● PROBLEM DETAILS:
Transcribe exactly the line containing "always@(posedge clk) begin" and each line after it, through the end of the entries, with nothing before or after.

● EXTRACTED ENTRIES:

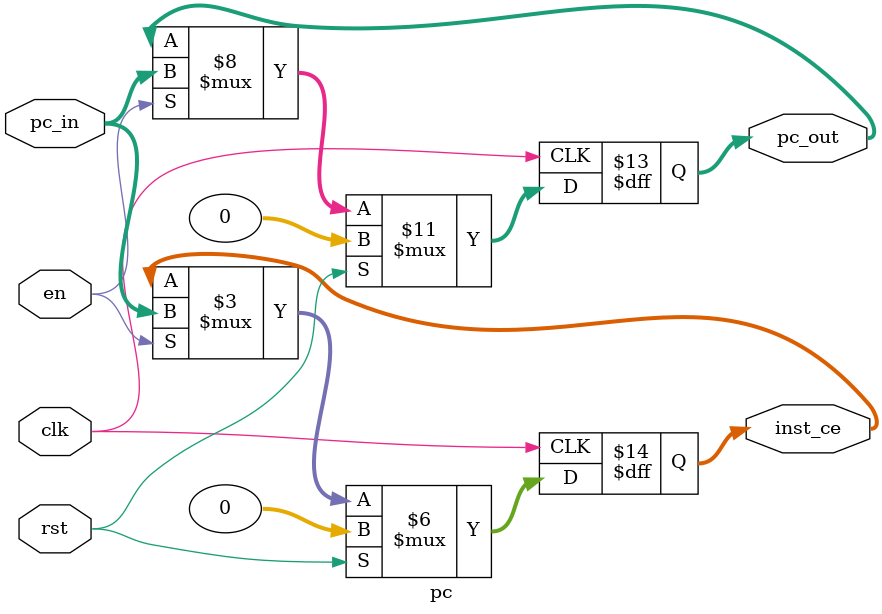
<source format=v>
`timescale 1ns / 1ps


module pc(
    input clk,
    input rst,en,
    input [31:0] pc_in,
    output reg [31:0] pc_out,
    output reg [31:0] inst_ce
    );

    initial begin
        pc_out = 32'b0;
        inst_ce = 32'b0;
    end

    always@(posedge clk) begin
        if(rst) begin
            pc_out <= 32'b0;
            inst_ce <= 32'b0;
        end
        else if(en) begin
            pc_out <= pc_in;
            inst_ce <= pc_in;
        end
    end
endmodule

</source>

● PROBLEM SOLUTION:
    always@(posedge clk) begin
        if(rst) begin
            pc_out <= 32'b0;
            inst_ce <= 32'b0;
        end
        else if(en) begin
            pc_out <= pc_in;
            inst_ce <= pc_in;
        end
    end
endmodule

</source>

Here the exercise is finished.